Growing network size incrementally


#1

I had this idea that it is possible to increase neural net layer sizes incrementally along the training. Could you guys look into it and feedback if it’s not worth it.

Ok, imagine you’re training a network and you want to test things out how it would work if you had a bigger layer sizes. But changing network architecture will require weights reinitialization and time for learning from scratch which is a pain if you spent a week on training your model on a cheepy hardware.

So how this can be managed theoretically:

(I’ve found it hard to describe the problem using current editor, so below is the link to image)

Explanations:
The link above shows a way to augment weight matrix (just with zero matrix) in a way that would not affect the output (even though weight matrices have different sizes, the result of matrix multiplication and addition of biases yields to the same result due to properties of matrix multiplication). If output values didn’t change in result of such augmentation then the activation function will also yield to the same results and the output of whole neural network will be the same.

There is problem to if however. Using zeros is not a good idea because all of the weights might receive the same deltas during training if number of network outputs is low. So instead of initializing a matrix with raw zeros it is possible to augment it with random values that are very close to zero matrix.
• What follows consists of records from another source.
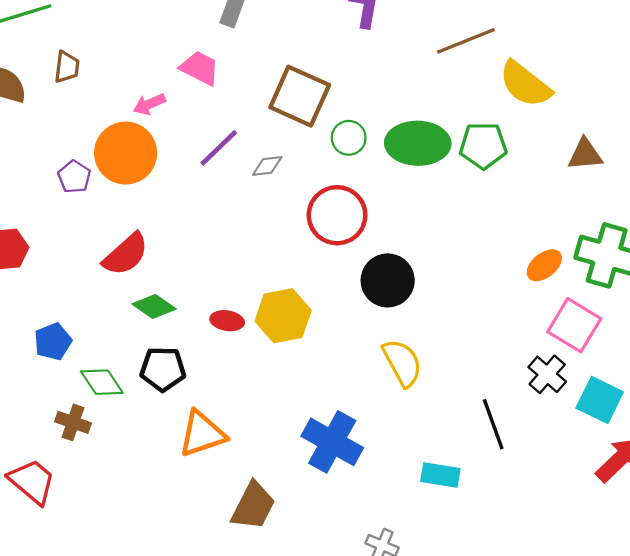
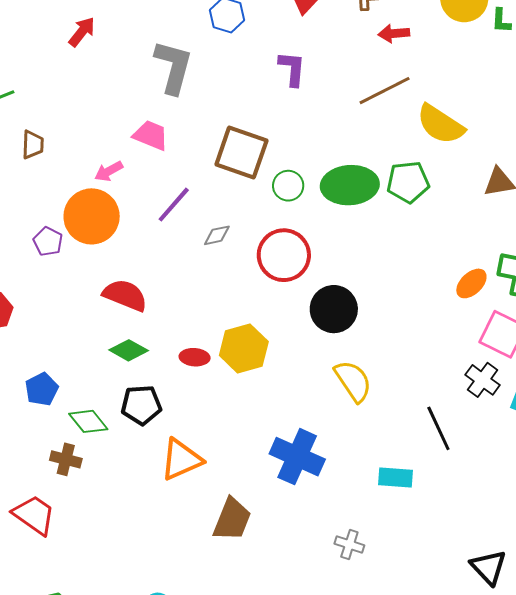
gray diamond: (267, 166) -> (217, 235), moved
red semicircle: (126, 254) -> (125, 295), moved, turned -111

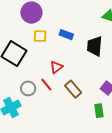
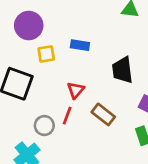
black trapezoid: (95, 46) -> (122, 70), moved
red line: (46, 85) -> (67, 116), turned 72

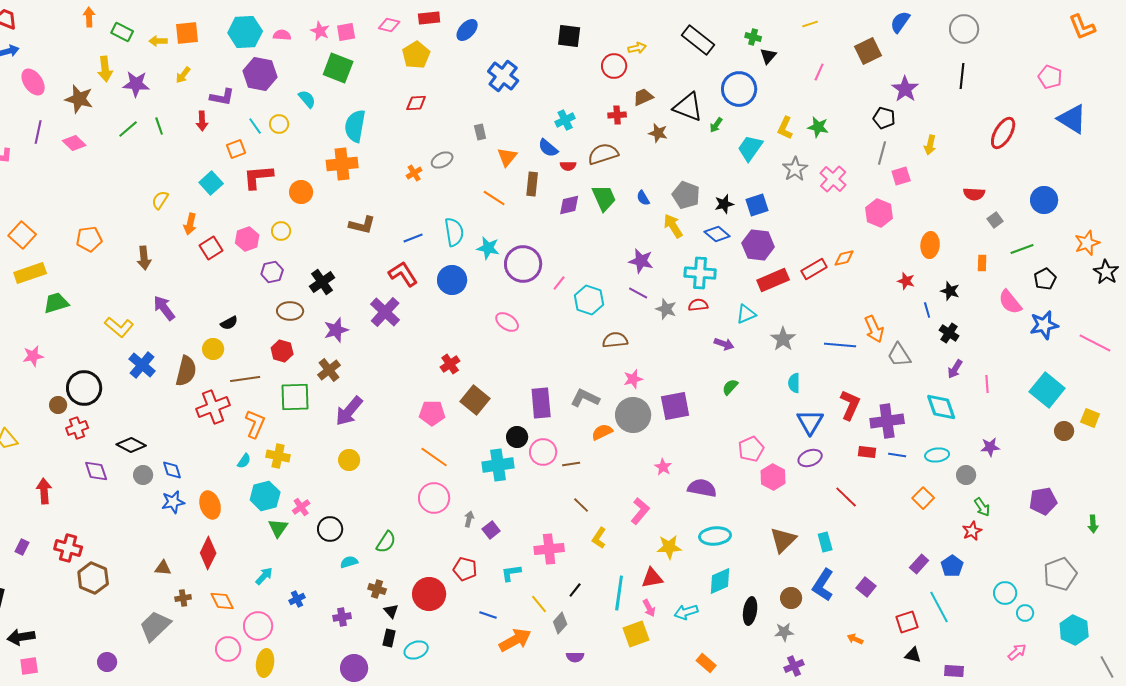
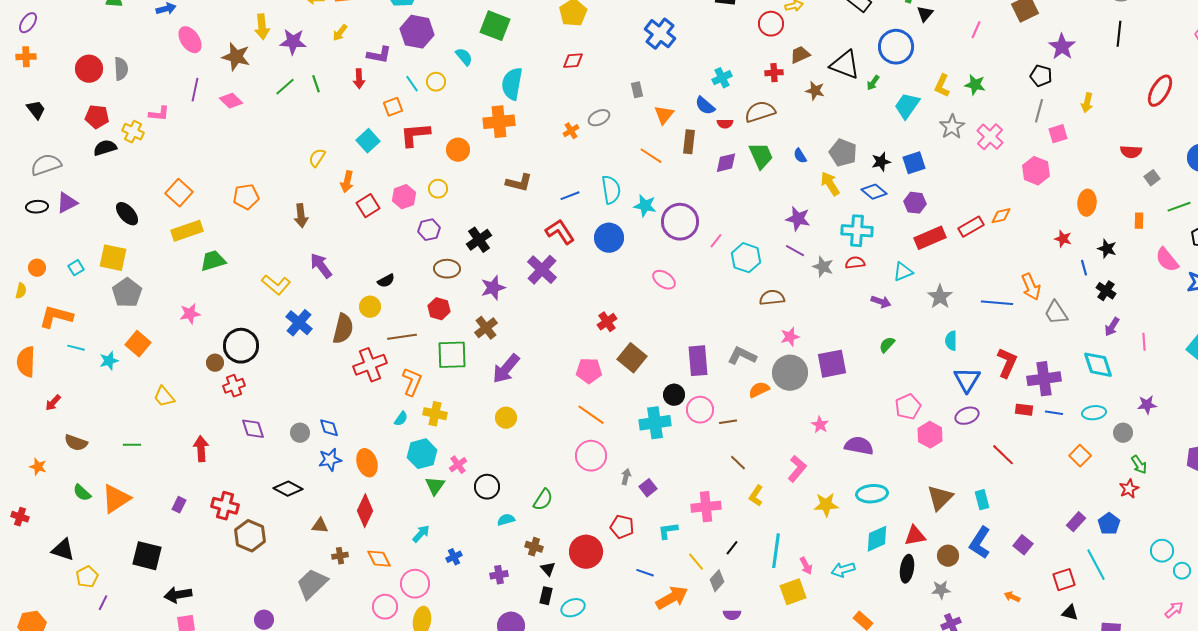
purple hexagon: (758, 245) -> (915, 203), size x0.7
black diamond: (131, 445) -> (288, 489), moved
red triangle: (652, 578) -> (915, 536), moved

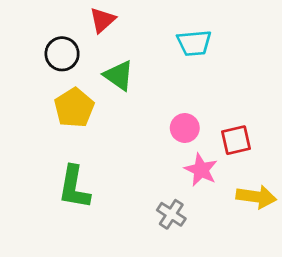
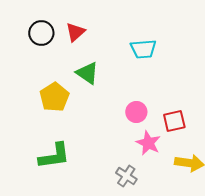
black circle: (62, 54) -> (41, 33), moved
green L-shape: (74, 187) -> (54, 156), turned -108

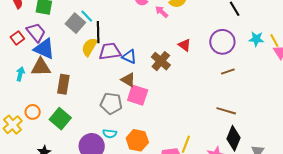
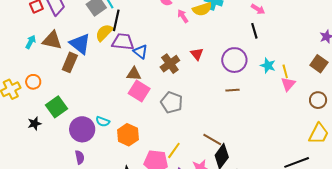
blue triangle: (44, 49) -> (80, 44), moved
brown triangle: (128, 80) -> (134, 74), turned -42
gray pentagon: (111, 103) -> (172, 102), moved
brown line: (226, 111) -> (212, 139), moved
green square: (60, 119) -> (56, 107), moved

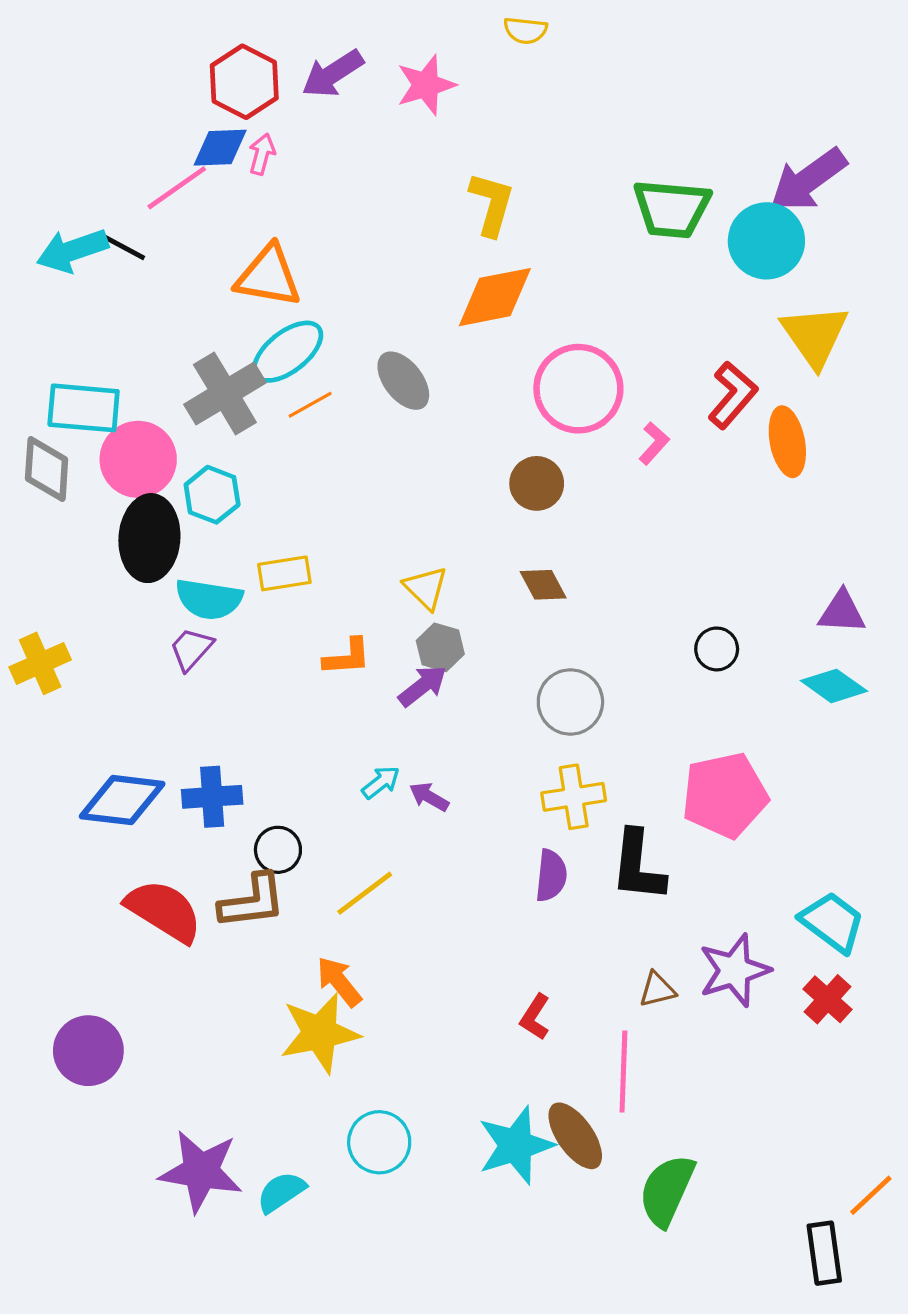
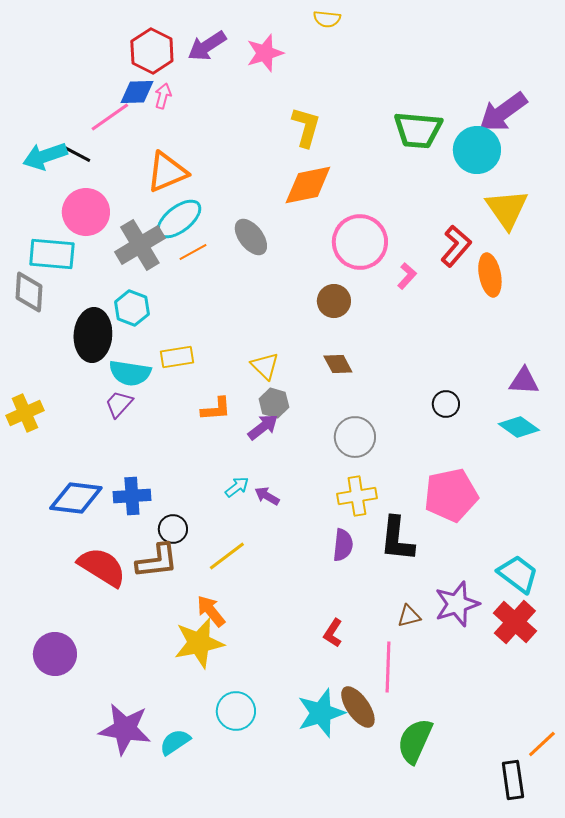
orange triangle: (268, 276) -> (167, 172), turned -33
pink circle: (138, 459) -> (86, 212), moved
red cross: (828, 999) -> (515, 622), size x1.4

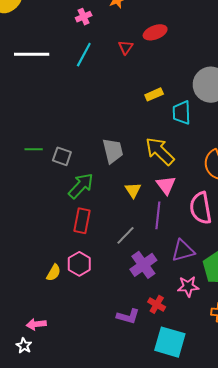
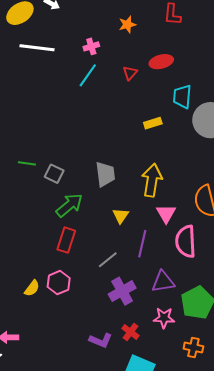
pink cross: (84, 17) -> (91, 46), moved
white line: (32, 54) -> (37, 48), moved
cyan trapezoid: (182, 113) -> (182, 97), moved
yellow arrow: (160, 151) -> (152, 180), turned 48
pink triangle: (166, 185) -> (166, 214), moved

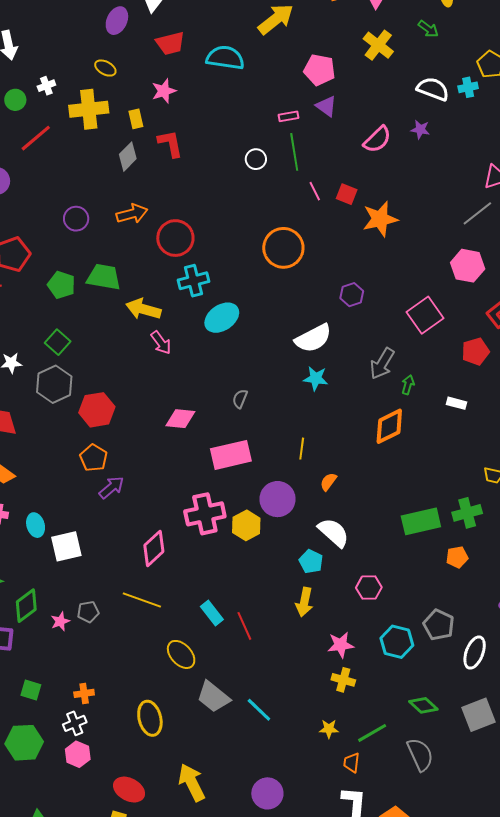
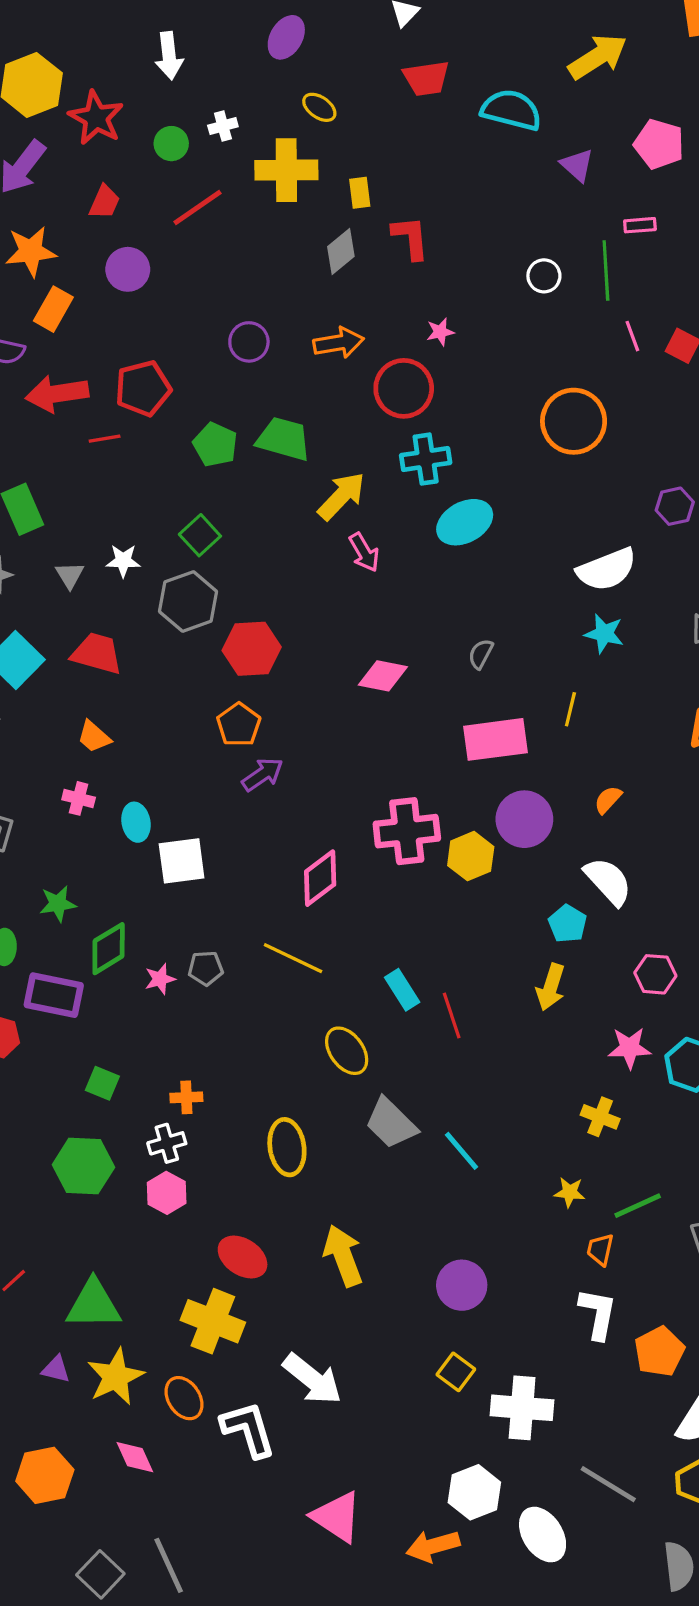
purple ellipse: (117, 21) -> (286, 37), moved
pink star: (164, 91) -> (440, 332), moved, size x0.7
purple triangle: (326, 106) -> (577, 165), moved
pink rectangle: (288, 116) -> (640, 225), moved
yellow arrow: (143, 309) -> (342, 496), turned 112
yellow line: (302, 449) -> (570, 709), moved
pink rectangle: (231, 455) -> (496, 739), moved
pink star: (341, 645) -> (630, 1048), moved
One more thing, first layer weight matrix can not be changed or it will affect the size of the input. So this change is possible only on layers 2,3,4 …

Question:
In order to test this I need to create a new neural network layer based on values of existing one which turned out an unbearable task in MxNet leading to re-implementation of layer itself or maybe I’m missing something and it is simple to create a new layer based on custom weights and biases?

Another question is about inserting additional hidden layers, in-between those that are already defined, is there a way to do that?

Thank you in advance!


#2

Hi @lu4,

Just cross posting my answer from Github so that it’s recorded here too: https://github.com/apache/incubator-mxnet/issues/11133.

You can create a clone of your network, and then make adjustments during the copy. If you’re using a Sequential Block as a container for your network, you could create another Sequential Block and add all of the layers from one network to the other, which would save redefining the network. You would make changes to the necessary layers before adding them to the new Sequential Block.

As I understand the problem, you’ll need to change the weights and biases for the layer you want to expand, and the weights for the next dense layer (as the weights shape depends on the units in the layer before which has changed). After constructing the news weights and biases (i.e. padding with 0s), you can then use set_data on the parameters of interest before adding to the new Sequential Block.

Unfortunately I don’t think you can’t mutate the original network like this, because you’re changing the shape of the parameters. You’ll hit shape assertion errors. And you can’t just swap out a single layer in the original Sequential Block because they don’t support assignment.